===== Supplied passage =====
Getting RISC-V (again): Milk-V's Mars CM

tl;dr: No, it's not a replacement for a Raspberry Pi Compute Module 4. But yes, it's an exciting tiny RISC-V board that could be just the ticket for more RISC-V projects, tapping into the diverse ecosystem of existing Compute Module 4 boards.

This tiny computer is the Mars CM. It's the exact same size and shape as the Raspberry Pi Compute Module 4. It should be a drop-in replacement. And on its box it says it supports 4K, Bluetooth and WiFi, and has gigabit Ethernet. It's also supposed to have PCI Express!

Why is this thing important? Well, right now at least, it's still hard to buy Compute Modules. There are tons of really cool projects that use them.

This blog post is a lightly-edited transcript of video embedded above. Watch the video for the full context.

But like I said, it's hard to find one. Could you just drop a Mars CM in its place?
===== Data =====
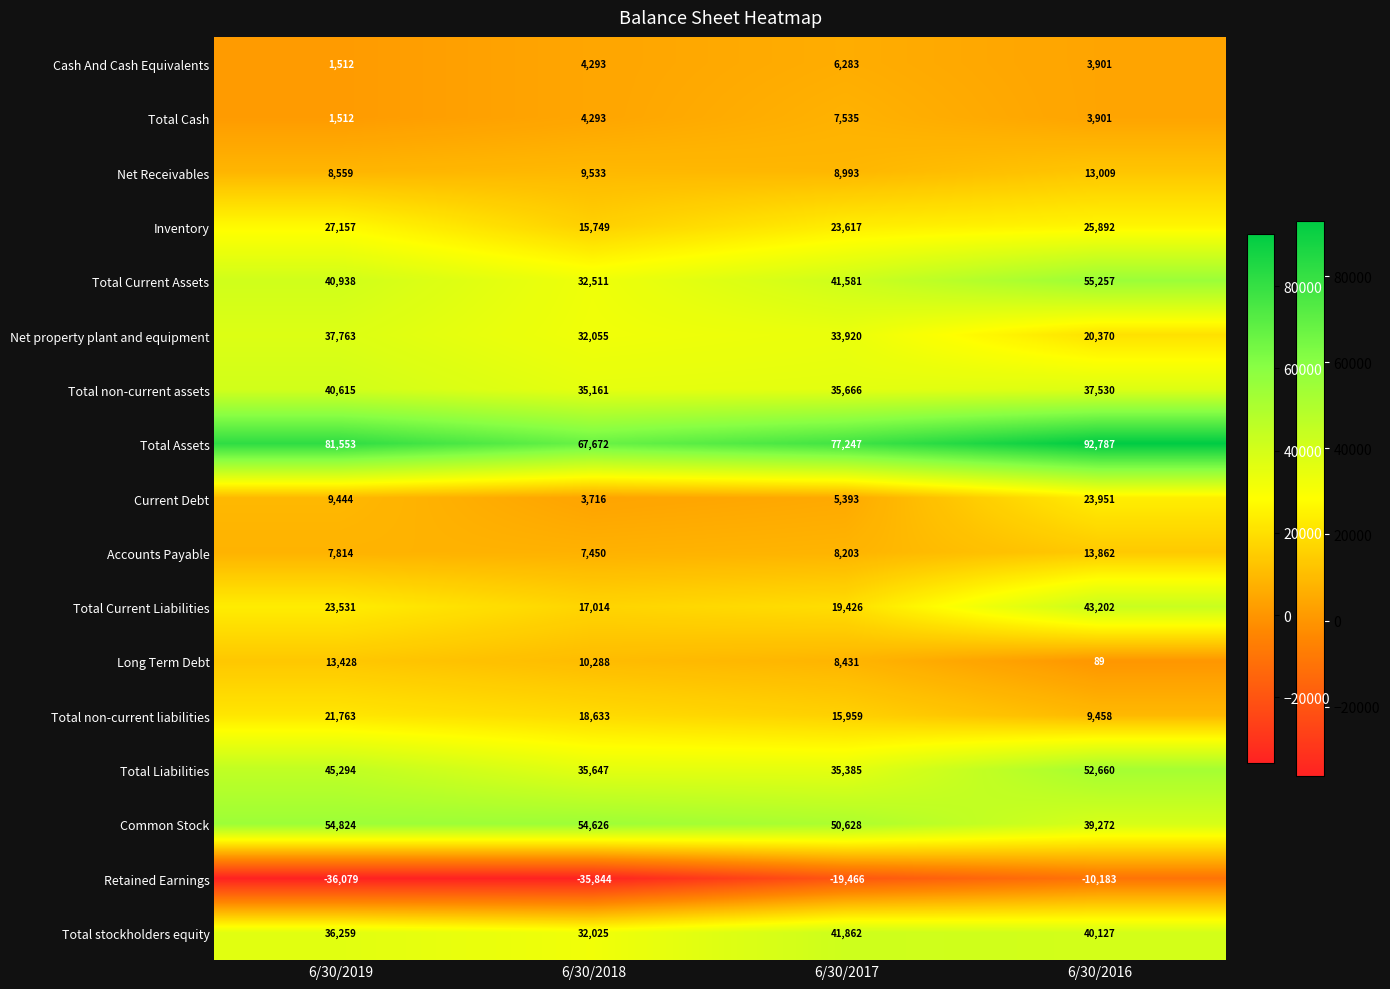

Count the number of data series in this chart.

17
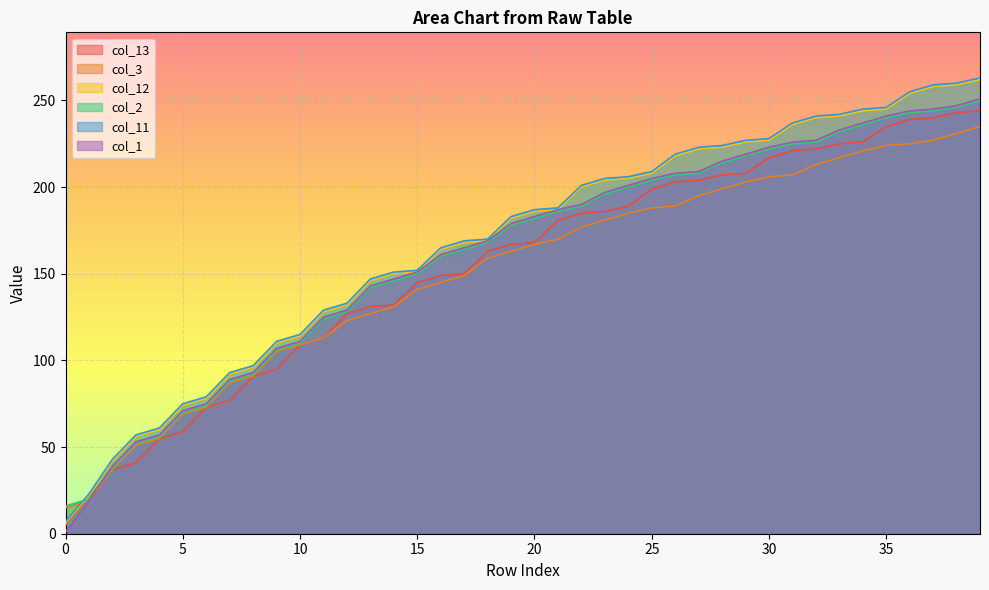

At 9, list the series in order from largest to smallest.

col_11, col_12, col_1, col_2, col_3, col_13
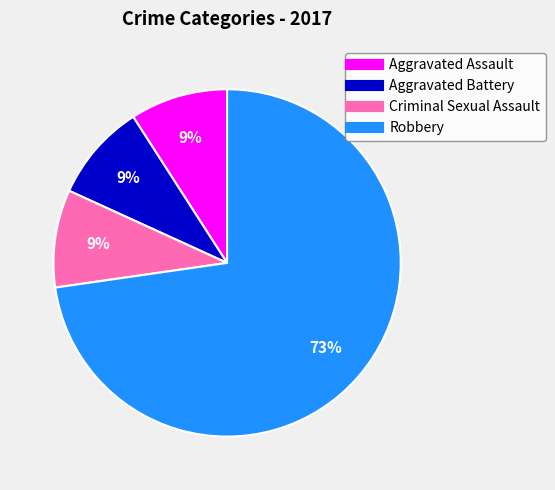

What is the largest slice in the pie chart?

Robbery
=====
Exercise directions
Pick up the blog post on the Milk-V Mars CM after its final sentence and keep writing it. The material above was taken from a separate source.

Response box
That's the hope. I mean, feldspaten got his working on a Turing Pi 2 cluster board. So if you have a CM4 board, and can't find a CM4 for it... maybe this is an option?

I actually tested the same processor the Mars CM uses—the JH7110—on the StarFive VisionFive 2. And it's not a bad little processor, it just has some growing pains! Make sure to read my post on the VisionFive 2 for more background on RISC-V and the JH7110 specifically.

I bought the Mars CM for $54 plus $12 shipping on ARACE—I bought the model with 4 gigs of RAM and 16 gigs of built-in eMMC storage, here on the back.

Bringup

I plugged the Mars CM into my Compute Module 4 IO Board, and after a little while, the little green LED on the Mars CM started flashing, two blinks every other second. But no HDMI output.

Maybe I needed to download an OS?

So I went to the URL on the side of the box (http://milkv.io/docs/mars-cm), and... well, I guess I'm one of the first people to get one of these things, because the page for it isn't even up yet! (Still isn't, at the time of this writing.)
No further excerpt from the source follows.